**Task to complete**
Format the lines of the records starting with the one containing "Meiner Information nach kommt unsere" and ending with the one containing "vertont wurde, vermutlich" as a numbered list, both of those lines included and any blank lines omitted.

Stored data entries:
******

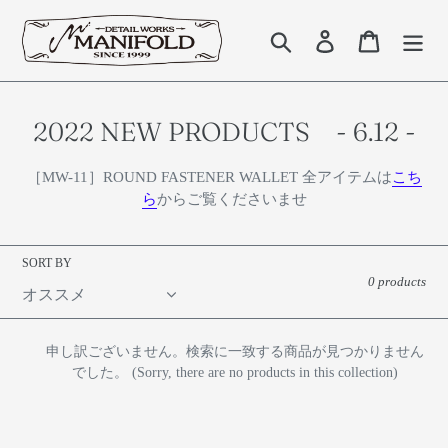
コ
ン
検索
Log in
Cart
テ
ン
ツ
に
C
2022 NEW PRODUCTS - 6.12 -
ス
o
キ
［MW-11］ROUND FASTENER WALLET 全アイテムは
こち
l
ッ
ら
からご覧くださいませ
プ
l
す
e
る
SORT BY
c
0 products
t
i
申し訳ございません。検索に一致する商品が見つかりません
o
でした。 (Sorry, there are no products in this collection)
n
:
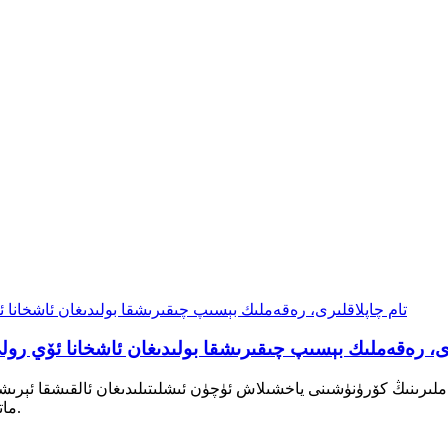
پىئەلىنىش ئۈچۈن PVC تام چاپلاقلىرى، رەقەملىك بېسىپ چىقىرىشقا بولىدىغان ئاشخانا ئۆي رو
ئەۋرىشىمچانلىقى بىلەن داڭلىق PVC ماتېرىيالىدىن ياسالغان.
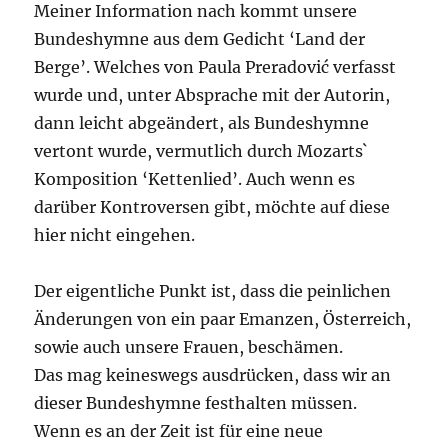
Meiner Information nach kommt unsere
Bundeshymne aus dem Gedicht ‘Land der
Berge’. Welches von Paula Preradović verfasst
wurde und, unter Absprache mit der Autorin,
dann leicht abgeändert, als Bundeshymne
vertont wurde, vermutlich durch Mozarts`
Komposition ‘Kettenlied’. Auch wenn es
darüber Kontroversen gibt, möchte auf diese
hier nicht eingehen.
Der eigentliche Punkt ist, dass die peinlichen
Änderungen von ein paar Emanzen, Österreich,
sowie auch unsere Frauen, beschämen.
Das mag keineswegs ausdrücken, dass wir an
dieser Bundeshymne festhalten müssen.
Wenn es an der Zeit ist für eine neue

******

**Result of this exercise**
1. Meiner Information nach kommt unsere
2. Bundeshymne aus dem Gedicht ‘Land der
3. Berge’. Welches von Paula Preradović verfasst
4. wurde und, unter Absprache mit der Autorin,
5. dann leicht abgeändert, als Bundeshymne
6. vertont wurde, vermutlich durch Mozarts`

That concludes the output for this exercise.